Text data extracted from pages:
Start of Block
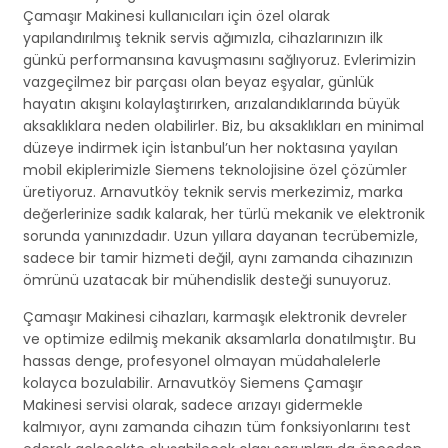
Çamaşır Makinesi kullanıcıları için özel olarak
yapılandırılmış teknik servis ağımızla, cihazlarınızın ilk
günkü performansına kavuşmasını sağlıyoruz. Evlerimizin
vazgeçilmez bir parçası olan beyaz eşyalar, günlük
hayatın akışını kolaylaştırırken, arızalandıklarında büyük
aksaklıklara neden olabilirler. Biz, bu aksaklıkları en minimal
düzeye indirmek için İstanbul’un her noktasına yayılan
mobil ekiplerimizle Siemens teknolojisine özel çözümler
üretiyoruz. Arnavutköy teknik servis merkezimiz, marka
değerlerinize sadık kalarak, her türlü mekanik ve elektronik
sorunda yanınızdadır. Uzun yıllara dayanan tecrübemizle,
sadece bir tamir hizmeti değil, aynı zamanda cihazınızın
ömrünü uzatacak bir mühendislik desteği sunuyoruz.
Çamaşır Makinesi cihazları, karmaşık elektronik devreler
ve optimize edilmiş mekanik aksamlarla donatılmıştır. Bu
hassas denge, profesyonel olmayan müdahalelerle
kolayca bozulabilir. Arnavutköy Siemens Çamaşır
Makinesi servisi olarak, sadece arızayı gidermekle
kalmıyor, aynı zamanda cihazın tüm fonksiyonlarını test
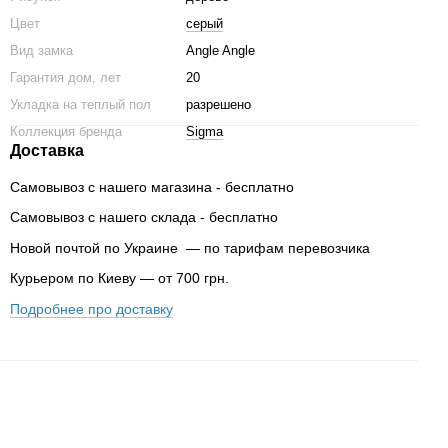
Цвет
серый
Вид замка
Angle Angle
Гарантия дом, лет
20
Укладка на теплый пол
разрешено
Коллекция бренда
Sigma
Доставка
Самовывоз с нашего магазина - бесплатно
Самовывоз с нашего склада - бесплатно
Новой почтой по Украине — по тарифам перевозчика
Курьером по Киеву — от 700 грн.
Подробнее про доставку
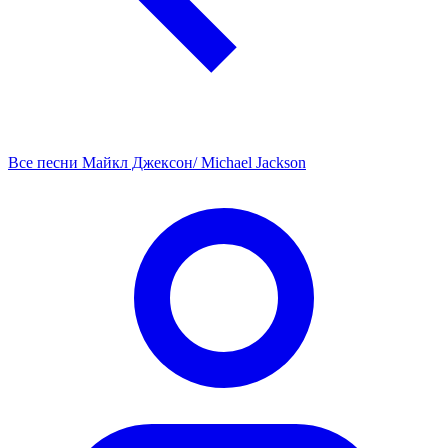
Все песни Майкл Джексон/ Michael Jackson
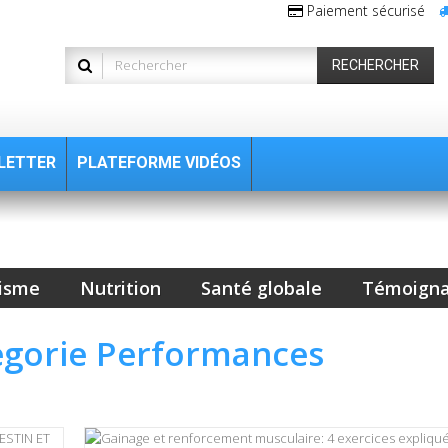
Paiement sécurisé
RECHERCHER
LETTER
PLATEFORME VIDÉOS
isme
Nutrition
Santé globale
Témoign
tegorie Performances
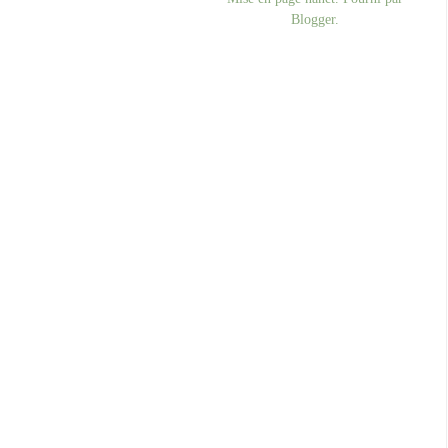
Blogger
.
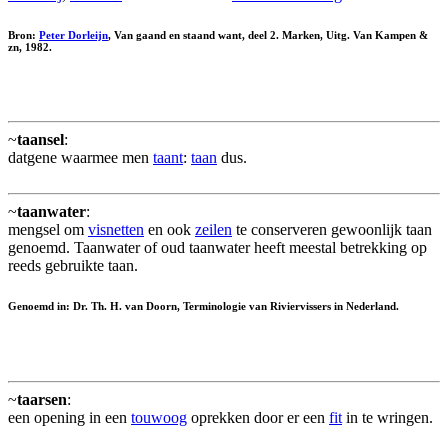
Bron:
Peter Dorleijn
, Van gaand en staand want, deel 2. Marken, Uitg. Van Kampen &
zn, 1982.
~
taansel
:
datgene waarmee men
taant
:
taan
dus.
~
taanwater
:
mengsel om
visnetten
en ook
zeilen
te conserveren gewoonlijk taan
genoemd. Taanwater of oud taanwater heeft meestal betrekking op
reeds gebruikte taan.
Genoemd in: Dr. Th. H. van Doorn, Terminologie van Riviervissers in Nederland.
~
taarsen
:
een opening in een
touwoog
oprekken door er een
fit
in te wringen.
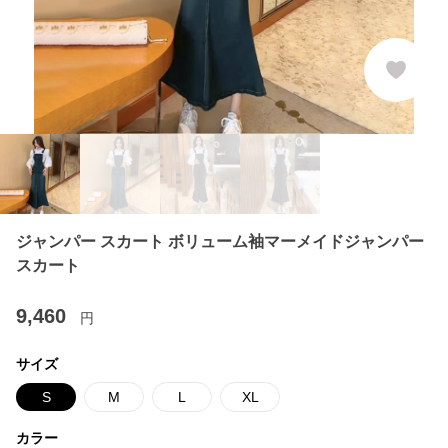
ジャンパー スカート ボリューム袖マーメイドジャンパー
スカート
9,460
円
サイズ
S
M
L
XL
カラー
End of Block
→ WHAT YOU ARE ASKED TO DO:
Copy the lines from the start of the records through the line containing "üretiyoruz. Arnavutköy teknik", inclusive. Omit the pictures from your answer.

→ WRITTEN SOLUTION:
Çamaşır Makinesi kullanıcıları için özel olarak
yapılandırılmış teknik servis ağımızla, cihazlarınızın ilk
günkü performansına kavuşmasını sağlıyoruz. Evlerimizin
vazgeçilmez bir parçası olan beyaz eşyalar, günlük
hayatın akışını kolaylaştırırken, arızalandıklarında büyük
aksaklıklara neden olabilirler. Biz, bu aksaklıkları en minimal
düzeye indirmek için İstanbul’un her noktasına yayılan
mobil ekiplerimizle Siemens teknolojisine özel çözümler
üretiyoruz. Arnavutköy teknik servis merkezimiz, marka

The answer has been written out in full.